A concurrent (though not lock-free) version of BLP is described here:

https://fmt.ewi.utwente.nl/media/92.pdf

I stole part of my algorithm from this paper but have not implemented it so can’t vouch for its performance.

Small hash tables can be very cute :-)

If keys are 32-bit integers but are not randomly-distributed, then we just need an invertible hash function from 32 bits to 32 bits

A nice way to do that is fibonacci hashing.

tobin_baker | 2 months ago

In my experiments, “Fibonacci hashing” only generates acceptable pseudorandomness for sequential inputs. Multiplication mixes low bits into high bits, but you also need to mix high bits into low bits with e.g. shift/xor. A fast mixing function like the Murmur3 finalizer is almost as fast and gives much better results.

Fibonacci hashing calculates the array index by throwing away the low bits so there’s not much point mixing the high bits into them. A hash table needs indexes to be dispersed well enough to keep probe sequences short; good randomness is sufficient, but the point of fibonacci hashing is that something much weaker is often good enough.
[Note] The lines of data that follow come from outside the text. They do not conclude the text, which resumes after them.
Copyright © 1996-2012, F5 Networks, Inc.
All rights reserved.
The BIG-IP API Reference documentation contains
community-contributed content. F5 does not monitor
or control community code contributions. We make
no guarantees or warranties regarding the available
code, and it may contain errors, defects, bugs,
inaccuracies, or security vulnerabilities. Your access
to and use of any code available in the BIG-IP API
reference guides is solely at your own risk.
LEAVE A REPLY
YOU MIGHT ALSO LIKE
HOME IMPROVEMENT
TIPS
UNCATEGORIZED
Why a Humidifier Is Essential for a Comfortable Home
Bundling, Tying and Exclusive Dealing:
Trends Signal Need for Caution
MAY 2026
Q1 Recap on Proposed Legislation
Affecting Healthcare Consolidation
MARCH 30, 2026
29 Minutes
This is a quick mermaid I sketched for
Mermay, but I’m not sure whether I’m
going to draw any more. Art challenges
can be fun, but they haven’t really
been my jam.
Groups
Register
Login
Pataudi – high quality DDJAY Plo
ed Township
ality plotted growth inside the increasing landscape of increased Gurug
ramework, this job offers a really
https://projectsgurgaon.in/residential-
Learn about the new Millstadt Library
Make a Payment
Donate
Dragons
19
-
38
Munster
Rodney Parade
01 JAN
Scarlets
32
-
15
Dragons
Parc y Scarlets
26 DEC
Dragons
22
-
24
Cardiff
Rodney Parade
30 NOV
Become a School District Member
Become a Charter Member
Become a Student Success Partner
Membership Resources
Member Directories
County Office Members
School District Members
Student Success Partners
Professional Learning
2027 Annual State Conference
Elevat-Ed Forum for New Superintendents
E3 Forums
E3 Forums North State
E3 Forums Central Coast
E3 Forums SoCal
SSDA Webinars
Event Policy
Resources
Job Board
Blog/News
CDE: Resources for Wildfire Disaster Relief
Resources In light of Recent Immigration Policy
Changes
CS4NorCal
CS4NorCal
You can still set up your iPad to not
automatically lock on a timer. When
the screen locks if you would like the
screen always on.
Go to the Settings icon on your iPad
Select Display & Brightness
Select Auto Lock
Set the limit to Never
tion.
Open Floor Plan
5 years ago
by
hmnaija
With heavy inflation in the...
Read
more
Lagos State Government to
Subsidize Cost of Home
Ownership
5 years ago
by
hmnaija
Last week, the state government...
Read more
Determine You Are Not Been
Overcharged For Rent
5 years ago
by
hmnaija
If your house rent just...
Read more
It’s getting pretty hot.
[OP] bitshift | 2 months ago

Maybe this is obvious to folks who have seen Robin Hood hashing before, but it took a minute for me to get my head around the significance of the author's Score function:

Score(Index, Key) is (Index - Key) & mask

Because keys are hashes and hashes are where probe sequences start, this is just a clever way to implicitly store how far away each entry is from its preferred location. And that's the intuition for why tombstones aren't needed: if deleting something leaves a gap, and you know the entries in front of it are already shifted forward, that means it's safe to shift them backward to fill the gap.